START COLLECTED MATERIAL
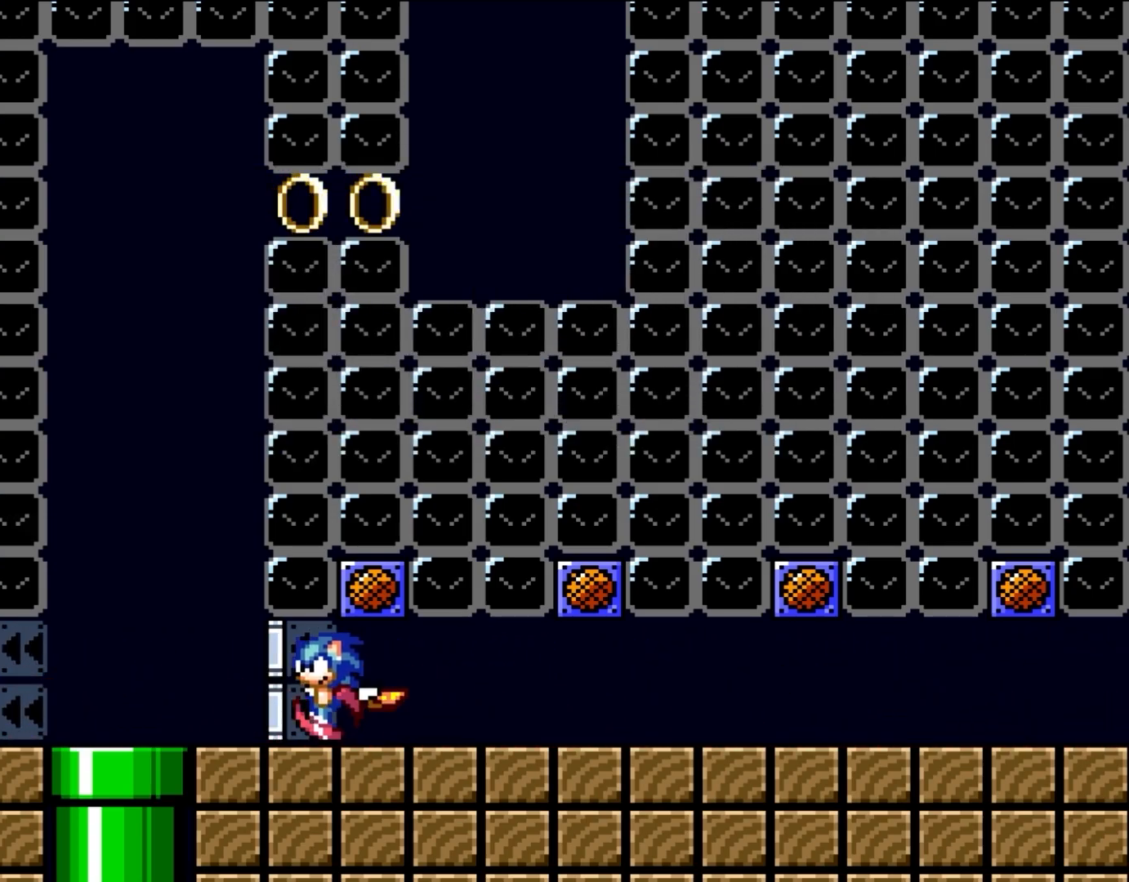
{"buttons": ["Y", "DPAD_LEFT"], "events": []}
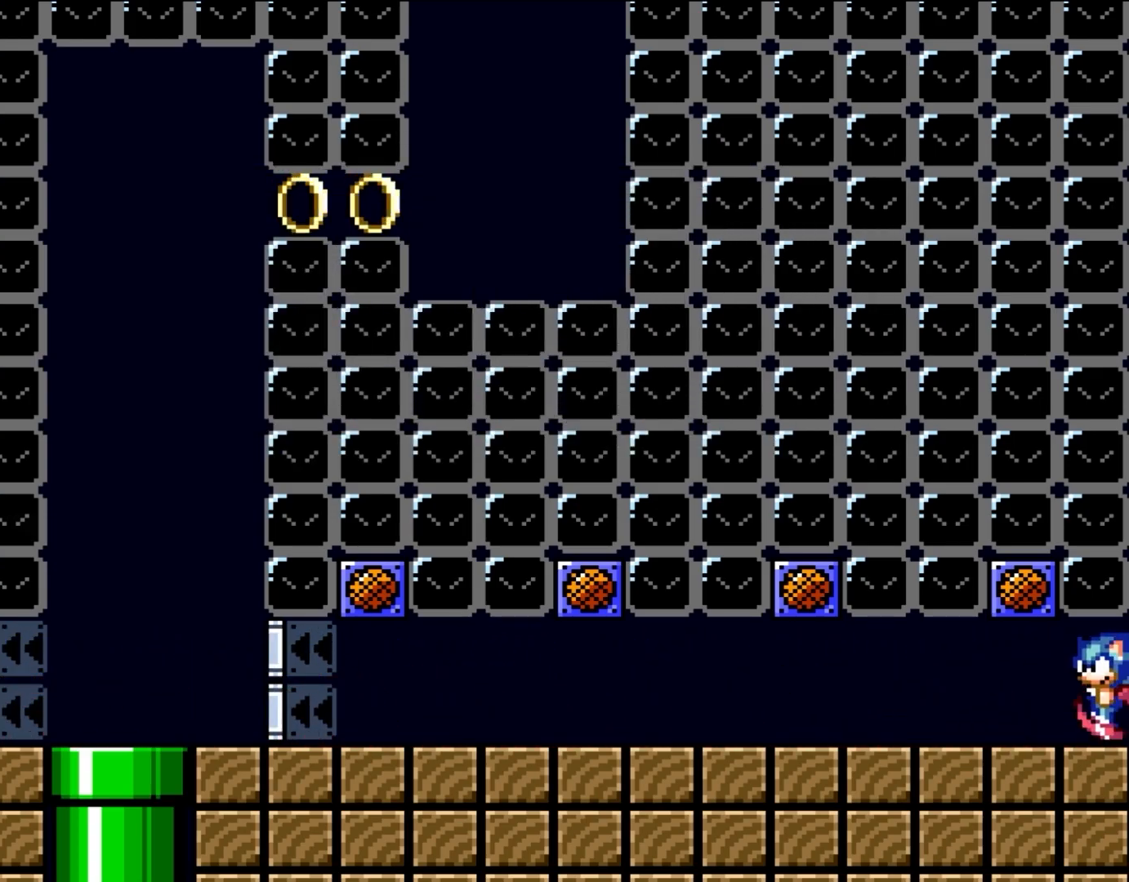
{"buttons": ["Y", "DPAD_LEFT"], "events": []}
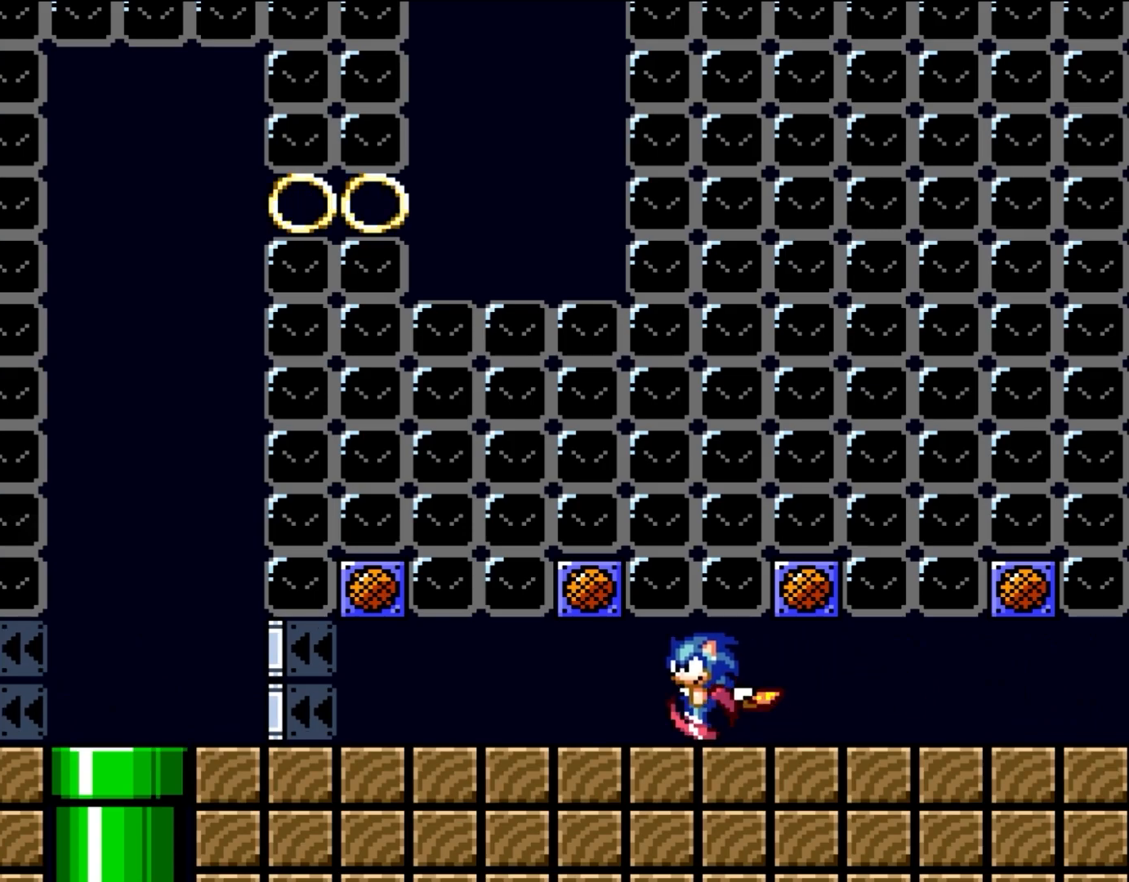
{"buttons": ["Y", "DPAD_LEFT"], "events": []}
END COLLECTED MATERIAL
Transcribe the listing above verbatim. Omit the pictures.

{"buttons": ["Y", "DPAD_LEFT"], "events": []}
{"buttons": ["Y", "DPAD_LEFT"], "events": []}
{"buttons": ["Y", "DPAD_LEFT"], "events": []}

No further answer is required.